20歳の女性。発熱、関節痛および筋肉痛を主訴に来院した。1か月前に咽頭痛と頸部のリンパ節腫脹が出現した。自宅近くの診療所で総合感冒薬を処方されたがその後も、発熱、関節痛および筋肉痛が続くため受診した。体温は毎日39~40 ℃に上昇し、その後解熱し平熱になる。発熱時には上腕に紅色の皮疹が出現し、解熱すると消退する。
来院時、体温38.5℃。上腕部に淡い紅斑を認める。咽頭の発赤を認める。両側の頸部に圧痛を伴う径1~2cmのリンパ節を数個触知する。心音と呼吸音とに異常を認めない。腹部は平坦、軟で、圧痛を認めない。
尿所見:蛋白(-)、潜血(-)、沈渣に白血球を認めない。血液所見:赤血球402万、Hb 10.5g/dL、白血球16,500(桿状核好中球20%、分葉核好中球63%、好酸球3%、好塩基球0%、単球2%、リンパ球12%)、血小板28万。血液生化学所見:IgG 1,760mg/dL(基準960~1,960)、総ビリルビン0.9mg/dL、AST 128IU/L、ALT 152IU/L、γ-GTP 82IU/L(基準8~50)、フェリチン3,100ng/mL(基準20~120)。可溶性IL-2受容体512U/mL(基準550以下)。免疫血清学所見:CRP11mg/dL、リウマトイド因子(RF)陰性、抗核抗体陰性。CH50 52U/mL(基準30~40)。血液培養は2セット採取し、ともに陰性である。胸部エックス線写真で異常を認めない。 骨髄血塗抹染色標本で異常を認めない。

═══

■ 取り組む問題 ■
1) 次の(a)〜(c)が症例文の内容と一致するかを「はい」か「いいえ」で答え、判断の決め手となる症例文の語句をそのまま引用しなさい。(a) 発熱時に上腕に出る皮疹は、解熱すると消える。(b) 血液培養は1セットだけ採取された。(c) 抗核抗体は陽性である。
2) 症例文の最後の一文の後に続く文章を書き継ぎなさい。

■ 提供情報 ■
═══

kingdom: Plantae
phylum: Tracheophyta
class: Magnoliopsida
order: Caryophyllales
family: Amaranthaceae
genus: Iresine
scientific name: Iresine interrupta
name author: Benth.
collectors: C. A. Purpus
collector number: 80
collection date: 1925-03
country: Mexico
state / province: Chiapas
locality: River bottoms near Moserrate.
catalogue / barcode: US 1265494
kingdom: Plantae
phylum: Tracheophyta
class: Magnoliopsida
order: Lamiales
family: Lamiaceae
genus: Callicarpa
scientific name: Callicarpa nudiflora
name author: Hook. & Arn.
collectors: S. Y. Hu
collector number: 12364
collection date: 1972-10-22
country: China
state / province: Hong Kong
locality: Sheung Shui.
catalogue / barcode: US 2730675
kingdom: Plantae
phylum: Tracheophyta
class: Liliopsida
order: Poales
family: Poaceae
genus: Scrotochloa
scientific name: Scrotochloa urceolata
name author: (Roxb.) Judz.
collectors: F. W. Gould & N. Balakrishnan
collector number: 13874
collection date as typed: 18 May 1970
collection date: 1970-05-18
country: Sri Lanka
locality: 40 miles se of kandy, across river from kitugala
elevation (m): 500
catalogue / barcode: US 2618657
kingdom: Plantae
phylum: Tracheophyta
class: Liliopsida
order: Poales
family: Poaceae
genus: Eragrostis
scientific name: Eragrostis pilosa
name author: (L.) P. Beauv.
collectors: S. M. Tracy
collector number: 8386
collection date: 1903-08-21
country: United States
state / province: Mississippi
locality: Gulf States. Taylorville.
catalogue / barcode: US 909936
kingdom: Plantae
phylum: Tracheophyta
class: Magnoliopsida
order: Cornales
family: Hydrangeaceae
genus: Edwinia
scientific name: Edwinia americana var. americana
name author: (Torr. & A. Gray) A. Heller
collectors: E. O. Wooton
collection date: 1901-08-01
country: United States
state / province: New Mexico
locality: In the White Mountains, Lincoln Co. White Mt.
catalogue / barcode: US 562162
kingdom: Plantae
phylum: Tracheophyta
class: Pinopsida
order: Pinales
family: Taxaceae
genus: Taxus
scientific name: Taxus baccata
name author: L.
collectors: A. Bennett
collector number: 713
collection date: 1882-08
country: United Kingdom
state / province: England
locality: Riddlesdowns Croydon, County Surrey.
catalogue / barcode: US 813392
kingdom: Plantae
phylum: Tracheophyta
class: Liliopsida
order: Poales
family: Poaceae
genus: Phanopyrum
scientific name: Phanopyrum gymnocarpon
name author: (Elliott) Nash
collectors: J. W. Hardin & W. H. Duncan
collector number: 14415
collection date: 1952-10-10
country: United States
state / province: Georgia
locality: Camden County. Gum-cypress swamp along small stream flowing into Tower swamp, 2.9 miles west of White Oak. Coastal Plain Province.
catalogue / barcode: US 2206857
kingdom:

═══

■ 解答 ■
1)
(a) はい。「発熱時には上腕に紅色の皮疹が出現し、解熱すると消退する」
(b) いいえ。「血液培養は2セット採取し、ともに陰性である」
(c) いいえ。「抗核抗体陰性」

2)
この患者で最も考えられる疾患はどれか。
a. 成人Still病
b. IgG4関連疾患
c. 顕微鏡的多発血管炎
d. リウマチ性多発筋痛症
e. 全身性エリテマトーデス(SLE)
a 正解
b IgGが正常であるため考えにくい
c 血管炎の症状に乏しい。
d 発疹は多くの場合認めない。
e 抗核抗体陽性となると思われる。